Aku masih mengingat jelas tentangmu, tentang kisah singkat itu. Kau, sosok asing yang berhasil masuk dan menghuni rumahku. Meyakinkan diriku, bahwa kau berbeda dengan tamu sebelumnya yang pernah aku terima. Lewat tutur kata yang lembut, kau beri bingkisan manis berupa janji. Dan sialnya, aku percaya. Gemuruh bahagia dalam hati menerima dan menaruh harap atas dirimu.
Kondisi di dalam kapalku saat itu sangat hancur. Pecahan kaca dan air mata memenuhi setiap sudut ruangan. Aku membiarkanmu masuk menelusuri ruang demi ruang, menceritakan kronologi dan beberapa kejadian yang menyisakan trauma, dan berharap kamu akan pergi.
Namun, dengan lihainya kamu memutar teori, membawaku hanyut lebih dalam ke dalam lautan hitam. Ucapan lisanmu terus saja meyakinkanku bahwa mungkin sudah tidak ada lagi alasan untuk memulai memperbaiki dan menata ulang kembali hati.
Hari demi hari, perlahan kondisi ruangan itu mulai rapi. Alunan suaramu yang terngiang seakan menjadi alarm untukku. Beberapa kali aku mengeluh, karena aku merasa, aku yang berperan besar dalam hal ini. Benar, kita memulai bersama, namun kau selalu meninggalkanku di tengah proses dengan alasan sisi lain kesibukanmu.

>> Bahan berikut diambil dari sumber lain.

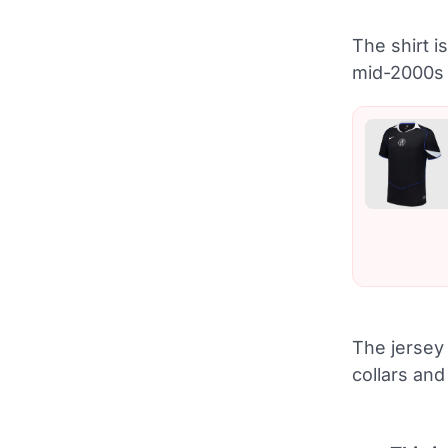
The shirt i
mid-2000s 
The jersey 
collars and 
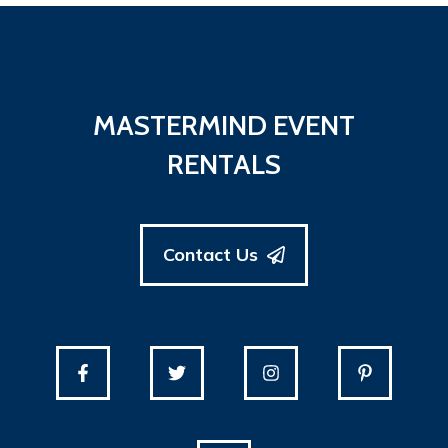
MASTERMIND EVENT
RENTALS
Contact Us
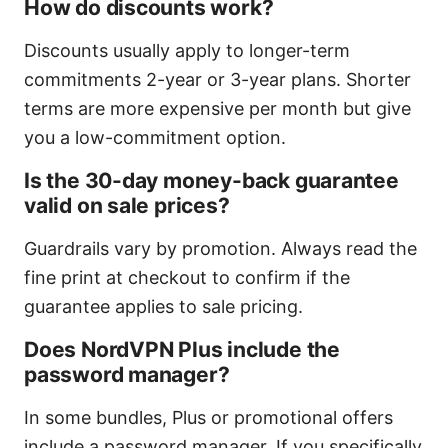
How do discounts work?
Discounts usually apply to longer-term
commitments 2-year or 3-year plans. Shorter
terms are more expensive per month but give
you a low-commitment option.
Is the 30-day money-back guarantee
valid on sale prices?
Guardrails vary by promotion. Always read the
fine print at checkout to confirm if the
guarantee applies to sale pricing.
Does NordVPN Plus include the
password manager?
In some bundles, Plus or promotional offers
include a password manager. If you specifically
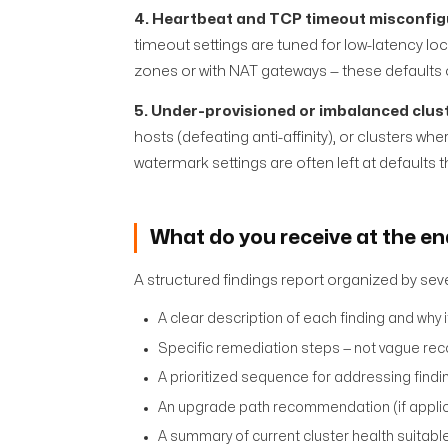
4. Heartbeat and TCP timeout misconfig
timeout settings are tuned for low-latency lo
zones or with NAT gateways — these defaults
5. Under-provisioned or imbalanced clus
hosts (defeating anti-affinity), or clusters 
watermark settings are often left at defaults t
What do you receive at the e
A structured findings report organized by severi
A clear description of each finding and why 
Specific remediation steps — not vague re
A prioritized sequence for addressing findi
An upgrade path recommendation (if applica
A summary of current cluster health suitab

Sampai akhirnya kapalku tertata kembali, kau mengajakku berlayar menuju suatu pulau dan kau janjikan sesuatu yang indah di ujung pulau itu.
Lukisan semesta yang indah mewarnai awal perjalanan beriringan dengan masalah kecil yang mulai menghampiri. Terkadang sesuatu terasa tidak masuk akal. Aku selalu melawan logika, tetap percaya padamu dan mencoba berdamai bahwa kunci suatu hubungan adalah “kepercayaan”. Seiring berjalannya waktu, perasaanku semakin dilema antara kepercayaan atau logika. Aku mencoba bertanya, barangkali jalan yang ku ambil salah.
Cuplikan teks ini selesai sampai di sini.